Although many medical journal editors have made their position known, medical publishers are, for now, conspicuously silent
It is worth highlighting that the industry faced a similar dilemma in late 2017, as several leading scholarly publishers encountered state pressure to amend content collections in China. Like now, there was public outcry and calls for a coordinated stand against censorship complicity. But industry coordination was not forthcoming. I interviewed publishers from 2019 to 2022 across all levels of seniority to understand the conditions of self-censorship in China. The barriers to collective action were deep rooted. Interviewees described an absence of agency to resist. For most, responsibility lay elsewhere: management boards; trade bodies; even academic editors and their research communities, failing to hold publishers accountable to their own standards. Decisions were taken in a climate of fear and uncertainty about the consequences of censorship compliance and the penalties for resistance.

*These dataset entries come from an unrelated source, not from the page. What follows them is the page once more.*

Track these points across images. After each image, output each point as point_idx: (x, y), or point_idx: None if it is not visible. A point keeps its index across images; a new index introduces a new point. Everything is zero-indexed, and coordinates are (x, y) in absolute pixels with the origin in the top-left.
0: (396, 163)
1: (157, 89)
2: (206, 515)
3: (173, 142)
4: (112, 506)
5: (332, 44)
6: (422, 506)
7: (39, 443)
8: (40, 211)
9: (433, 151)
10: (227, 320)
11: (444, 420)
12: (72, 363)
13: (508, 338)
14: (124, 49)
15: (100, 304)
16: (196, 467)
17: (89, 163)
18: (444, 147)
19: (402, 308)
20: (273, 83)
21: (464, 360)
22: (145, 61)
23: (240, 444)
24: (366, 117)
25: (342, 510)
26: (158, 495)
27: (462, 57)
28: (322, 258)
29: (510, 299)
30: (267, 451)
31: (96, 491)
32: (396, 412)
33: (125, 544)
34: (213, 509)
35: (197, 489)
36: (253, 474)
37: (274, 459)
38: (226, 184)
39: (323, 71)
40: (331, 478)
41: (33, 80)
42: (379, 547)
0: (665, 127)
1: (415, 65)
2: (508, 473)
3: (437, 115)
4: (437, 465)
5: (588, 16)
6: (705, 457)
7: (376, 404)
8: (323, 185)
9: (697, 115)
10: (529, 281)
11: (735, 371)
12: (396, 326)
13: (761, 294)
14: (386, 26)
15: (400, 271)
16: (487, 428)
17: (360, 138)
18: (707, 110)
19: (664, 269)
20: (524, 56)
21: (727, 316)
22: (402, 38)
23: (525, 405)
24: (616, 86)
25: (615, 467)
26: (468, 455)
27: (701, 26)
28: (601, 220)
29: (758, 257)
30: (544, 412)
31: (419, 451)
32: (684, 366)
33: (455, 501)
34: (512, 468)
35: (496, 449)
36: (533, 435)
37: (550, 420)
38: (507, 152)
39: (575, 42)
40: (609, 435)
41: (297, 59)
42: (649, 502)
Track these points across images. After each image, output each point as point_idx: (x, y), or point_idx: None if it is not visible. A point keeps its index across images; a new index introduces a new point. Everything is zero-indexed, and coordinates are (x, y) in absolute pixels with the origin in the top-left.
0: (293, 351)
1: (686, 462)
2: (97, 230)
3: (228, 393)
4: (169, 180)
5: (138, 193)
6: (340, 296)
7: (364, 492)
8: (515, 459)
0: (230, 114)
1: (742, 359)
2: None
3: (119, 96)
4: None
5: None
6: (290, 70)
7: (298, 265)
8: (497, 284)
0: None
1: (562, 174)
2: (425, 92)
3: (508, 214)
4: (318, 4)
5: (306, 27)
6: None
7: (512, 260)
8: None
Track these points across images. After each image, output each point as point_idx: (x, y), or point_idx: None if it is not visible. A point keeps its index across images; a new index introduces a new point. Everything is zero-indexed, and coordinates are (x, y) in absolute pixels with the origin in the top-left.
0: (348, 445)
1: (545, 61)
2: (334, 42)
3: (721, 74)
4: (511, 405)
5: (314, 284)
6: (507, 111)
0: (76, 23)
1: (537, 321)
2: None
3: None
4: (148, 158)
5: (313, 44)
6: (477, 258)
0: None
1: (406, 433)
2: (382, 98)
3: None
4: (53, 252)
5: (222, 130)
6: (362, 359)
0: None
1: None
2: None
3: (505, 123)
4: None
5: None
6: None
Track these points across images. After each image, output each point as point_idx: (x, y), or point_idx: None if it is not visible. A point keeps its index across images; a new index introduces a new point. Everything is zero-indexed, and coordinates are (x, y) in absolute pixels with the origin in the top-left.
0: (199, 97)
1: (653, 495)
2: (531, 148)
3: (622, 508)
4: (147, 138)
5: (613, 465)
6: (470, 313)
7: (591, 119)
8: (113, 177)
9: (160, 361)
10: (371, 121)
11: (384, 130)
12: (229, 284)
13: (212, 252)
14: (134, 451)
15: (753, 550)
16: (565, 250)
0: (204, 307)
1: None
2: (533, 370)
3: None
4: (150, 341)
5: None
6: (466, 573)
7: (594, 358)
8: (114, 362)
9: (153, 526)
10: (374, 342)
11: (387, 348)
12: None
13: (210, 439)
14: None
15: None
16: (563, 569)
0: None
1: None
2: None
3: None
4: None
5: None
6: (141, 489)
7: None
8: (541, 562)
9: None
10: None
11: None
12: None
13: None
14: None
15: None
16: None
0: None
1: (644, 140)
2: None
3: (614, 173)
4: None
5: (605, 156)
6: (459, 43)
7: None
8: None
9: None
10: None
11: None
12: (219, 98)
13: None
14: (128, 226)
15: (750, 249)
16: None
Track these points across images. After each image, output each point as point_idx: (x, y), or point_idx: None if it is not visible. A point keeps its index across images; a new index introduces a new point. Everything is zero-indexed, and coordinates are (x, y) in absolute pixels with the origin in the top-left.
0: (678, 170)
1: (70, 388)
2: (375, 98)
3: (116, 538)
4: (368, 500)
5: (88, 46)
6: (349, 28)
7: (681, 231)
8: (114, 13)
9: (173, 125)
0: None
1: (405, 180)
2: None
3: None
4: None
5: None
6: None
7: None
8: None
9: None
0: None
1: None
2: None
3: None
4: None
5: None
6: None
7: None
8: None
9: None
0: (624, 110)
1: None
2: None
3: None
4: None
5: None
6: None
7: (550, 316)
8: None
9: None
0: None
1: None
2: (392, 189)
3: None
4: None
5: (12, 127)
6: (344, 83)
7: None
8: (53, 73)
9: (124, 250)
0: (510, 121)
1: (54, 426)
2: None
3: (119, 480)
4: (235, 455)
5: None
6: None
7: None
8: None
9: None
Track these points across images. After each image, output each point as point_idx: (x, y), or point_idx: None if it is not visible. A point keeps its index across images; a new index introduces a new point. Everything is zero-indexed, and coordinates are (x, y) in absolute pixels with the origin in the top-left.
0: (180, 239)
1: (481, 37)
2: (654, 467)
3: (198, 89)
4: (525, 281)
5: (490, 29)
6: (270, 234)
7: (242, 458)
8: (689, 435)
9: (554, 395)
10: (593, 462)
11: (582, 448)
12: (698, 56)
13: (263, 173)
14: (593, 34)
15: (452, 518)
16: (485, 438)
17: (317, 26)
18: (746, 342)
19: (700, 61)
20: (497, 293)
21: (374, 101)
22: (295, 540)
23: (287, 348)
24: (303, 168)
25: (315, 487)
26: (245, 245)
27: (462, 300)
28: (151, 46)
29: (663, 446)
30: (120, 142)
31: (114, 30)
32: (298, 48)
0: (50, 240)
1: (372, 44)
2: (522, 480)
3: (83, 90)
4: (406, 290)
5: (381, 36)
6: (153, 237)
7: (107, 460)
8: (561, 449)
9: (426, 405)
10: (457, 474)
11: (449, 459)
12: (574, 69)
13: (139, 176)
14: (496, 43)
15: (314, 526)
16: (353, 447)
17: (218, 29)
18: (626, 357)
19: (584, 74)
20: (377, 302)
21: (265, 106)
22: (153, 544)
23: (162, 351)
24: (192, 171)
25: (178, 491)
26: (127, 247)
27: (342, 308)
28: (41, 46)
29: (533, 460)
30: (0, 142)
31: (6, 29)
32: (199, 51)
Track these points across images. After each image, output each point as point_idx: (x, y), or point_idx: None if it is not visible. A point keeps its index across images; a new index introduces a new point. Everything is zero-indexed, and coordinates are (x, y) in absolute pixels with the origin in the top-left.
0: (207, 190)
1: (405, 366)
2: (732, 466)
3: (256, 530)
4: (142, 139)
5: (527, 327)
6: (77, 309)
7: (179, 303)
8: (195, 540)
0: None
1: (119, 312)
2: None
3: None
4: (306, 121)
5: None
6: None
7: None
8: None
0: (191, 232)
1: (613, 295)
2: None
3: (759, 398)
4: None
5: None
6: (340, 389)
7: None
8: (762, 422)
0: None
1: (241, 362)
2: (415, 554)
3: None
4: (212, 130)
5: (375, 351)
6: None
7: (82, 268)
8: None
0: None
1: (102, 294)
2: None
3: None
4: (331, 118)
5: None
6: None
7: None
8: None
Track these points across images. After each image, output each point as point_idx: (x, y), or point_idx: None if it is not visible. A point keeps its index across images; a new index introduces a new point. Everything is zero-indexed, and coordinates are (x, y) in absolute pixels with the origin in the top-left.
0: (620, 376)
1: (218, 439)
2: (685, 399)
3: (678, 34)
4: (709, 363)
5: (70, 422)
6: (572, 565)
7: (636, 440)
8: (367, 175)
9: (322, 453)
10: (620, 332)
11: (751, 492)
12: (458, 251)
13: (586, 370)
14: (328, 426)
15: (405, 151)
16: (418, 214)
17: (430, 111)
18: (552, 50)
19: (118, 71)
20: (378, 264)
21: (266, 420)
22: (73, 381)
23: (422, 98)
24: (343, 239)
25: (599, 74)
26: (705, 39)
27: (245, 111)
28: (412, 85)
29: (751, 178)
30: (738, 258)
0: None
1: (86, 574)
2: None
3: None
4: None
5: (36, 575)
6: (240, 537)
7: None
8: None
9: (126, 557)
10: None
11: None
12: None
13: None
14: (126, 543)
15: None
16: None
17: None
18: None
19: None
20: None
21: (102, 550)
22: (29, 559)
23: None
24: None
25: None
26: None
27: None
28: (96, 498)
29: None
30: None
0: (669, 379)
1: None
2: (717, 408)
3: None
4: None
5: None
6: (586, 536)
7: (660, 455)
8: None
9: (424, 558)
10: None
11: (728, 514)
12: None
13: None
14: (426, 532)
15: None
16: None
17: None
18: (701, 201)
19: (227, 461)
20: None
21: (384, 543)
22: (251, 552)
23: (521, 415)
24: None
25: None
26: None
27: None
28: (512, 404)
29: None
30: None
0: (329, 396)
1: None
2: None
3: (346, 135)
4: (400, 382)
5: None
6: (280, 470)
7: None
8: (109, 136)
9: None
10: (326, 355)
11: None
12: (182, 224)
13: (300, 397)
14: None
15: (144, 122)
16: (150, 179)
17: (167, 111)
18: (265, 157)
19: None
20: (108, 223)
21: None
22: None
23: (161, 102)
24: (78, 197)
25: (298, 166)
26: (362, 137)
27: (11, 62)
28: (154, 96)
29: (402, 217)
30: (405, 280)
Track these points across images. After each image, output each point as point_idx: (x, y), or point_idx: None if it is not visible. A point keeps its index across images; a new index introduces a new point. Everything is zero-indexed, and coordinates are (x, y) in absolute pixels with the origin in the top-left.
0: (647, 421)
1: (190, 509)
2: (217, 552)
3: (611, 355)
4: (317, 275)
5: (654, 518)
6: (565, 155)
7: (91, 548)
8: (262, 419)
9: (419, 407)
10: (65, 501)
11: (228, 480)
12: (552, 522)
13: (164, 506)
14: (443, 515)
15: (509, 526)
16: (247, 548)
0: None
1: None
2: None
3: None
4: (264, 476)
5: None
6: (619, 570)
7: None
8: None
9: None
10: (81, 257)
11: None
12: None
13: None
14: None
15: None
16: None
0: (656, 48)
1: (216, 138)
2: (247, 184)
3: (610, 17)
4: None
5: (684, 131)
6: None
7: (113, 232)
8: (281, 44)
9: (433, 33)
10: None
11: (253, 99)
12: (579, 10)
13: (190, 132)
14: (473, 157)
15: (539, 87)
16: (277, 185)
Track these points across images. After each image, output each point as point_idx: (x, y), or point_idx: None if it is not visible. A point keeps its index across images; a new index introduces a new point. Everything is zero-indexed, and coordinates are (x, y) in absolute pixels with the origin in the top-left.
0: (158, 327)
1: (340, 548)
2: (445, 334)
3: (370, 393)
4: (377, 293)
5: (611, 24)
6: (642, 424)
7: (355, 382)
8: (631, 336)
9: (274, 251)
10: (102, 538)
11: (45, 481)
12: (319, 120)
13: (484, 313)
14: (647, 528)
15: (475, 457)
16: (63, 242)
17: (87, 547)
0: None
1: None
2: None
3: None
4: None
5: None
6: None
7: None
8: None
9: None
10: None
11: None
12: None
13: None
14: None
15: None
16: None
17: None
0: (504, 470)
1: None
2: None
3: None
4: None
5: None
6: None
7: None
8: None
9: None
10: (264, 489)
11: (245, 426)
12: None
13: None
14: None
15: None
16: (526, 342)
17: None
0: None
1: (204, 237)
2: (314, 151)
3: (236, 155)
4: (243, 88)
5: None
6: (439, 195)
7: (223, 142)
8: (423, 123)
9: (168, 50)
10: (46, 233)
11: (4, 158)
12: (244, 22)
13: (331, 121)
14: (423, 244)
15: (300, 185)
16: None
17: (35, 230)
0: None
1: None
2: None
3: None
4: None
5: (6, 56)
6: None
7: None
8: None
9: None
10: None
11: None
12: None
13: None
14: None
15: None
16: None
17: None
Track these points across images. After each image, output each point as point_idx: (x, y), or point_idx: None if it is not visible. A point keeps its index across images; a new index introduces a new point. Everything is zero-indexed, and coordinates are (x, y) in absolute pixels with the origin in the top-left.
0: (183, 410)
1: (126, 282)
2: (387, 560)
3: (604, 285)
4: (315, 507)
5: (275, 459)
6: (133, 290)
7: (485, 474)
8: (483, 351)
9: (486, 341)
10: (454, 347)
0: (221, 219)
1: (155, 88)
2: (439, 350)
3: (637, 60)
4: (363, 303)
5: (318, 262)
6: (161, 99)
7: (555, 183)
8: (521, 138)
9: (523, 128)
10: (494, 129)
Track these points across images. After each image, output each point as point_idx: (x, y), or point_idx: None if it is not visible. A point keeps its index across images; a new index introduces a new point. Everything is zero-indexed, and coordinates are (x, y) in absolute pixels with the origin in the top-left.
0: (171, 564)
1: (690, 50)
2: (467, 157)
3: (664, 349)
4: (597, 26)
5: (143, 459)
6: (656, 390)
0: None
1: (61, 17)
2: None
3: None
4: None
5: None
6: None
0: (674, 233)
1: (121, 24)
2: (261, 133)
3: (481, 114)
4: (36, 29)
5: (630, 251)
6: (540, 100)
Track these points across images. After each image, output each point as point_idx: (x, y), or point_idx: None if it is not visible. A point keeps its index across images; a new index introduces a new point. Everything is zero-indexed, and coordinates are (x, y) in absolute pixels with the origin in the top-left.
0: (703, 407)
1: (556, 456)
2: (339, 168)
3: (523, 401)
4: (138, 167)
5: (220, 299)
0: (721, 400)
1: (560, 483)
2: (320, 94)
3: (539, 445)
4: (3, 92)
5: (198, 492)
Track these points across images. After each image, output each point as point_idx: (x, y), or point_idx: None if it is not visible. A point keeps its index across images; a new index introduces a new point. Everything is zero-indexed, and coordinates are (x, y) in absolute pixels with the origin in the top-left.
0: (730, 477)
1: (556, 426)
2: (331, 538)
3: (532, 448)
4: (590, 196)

Despite some early attempts to share information, publishers quickly turned inwards and shut down external discussions. Suspicions arose that some were irreversibly enmeshed in China’s vetting procedures for the import and distribution of scholarly books and journals. Public outrage simmered to apathy and, for some, self-censorship became the new normal while public attention shifted to fresh controversies, like consent issues surrounding the (mis)use of genetic data gathered from members of Xinjiang’s Uyghur ethnic group, or pre-publication vetting of Covid-19 research.
It is far from clear whether the medical publishing industry will overcome these barriers and forge a different path. Publishers that prevent CDC-backed authors from removing their names from papers, or that block amendments to inclusive language, may, in the process, delay or prevent the publication of significant medical research findings. With commercial incentives for publishers to attract federally funded research outputs amidst sincere concerns about authors’ publishinh rights, compromises may be struck that kickstart a race to the bottom in ethics standards and embolden the Trump administration’s agenda.
But there are good reasons to trust that publishers will work together to resist this latest round of censorship pressures. In many cases, enforcing the CDC’s orders would be brazenly censorious, leading to the suppression of core demographic data that render research papers methodologically incoherent. There are signs of a gradual thaw in the communications freeze affecting public health research and reinstatement of public access to vital datasets, as federal agencies face mounting legal obstacles and public indignation. Meanwhile trade publishers have paved the way in collectively opposing what they deem as unlawful book bans in Florida and Idaho through a series of joint lawsuits.
The collective resolve of the medical publishing industry is being put to the test. This is an opportunity for the industry to affirm its commitment to safeguard the scholarly record from ideological distortion. Censorship in health research affects us all. We share a responsibility to stand firm and decry Trump’s war on "gender ideology" as a full-scale assault on the scientific method.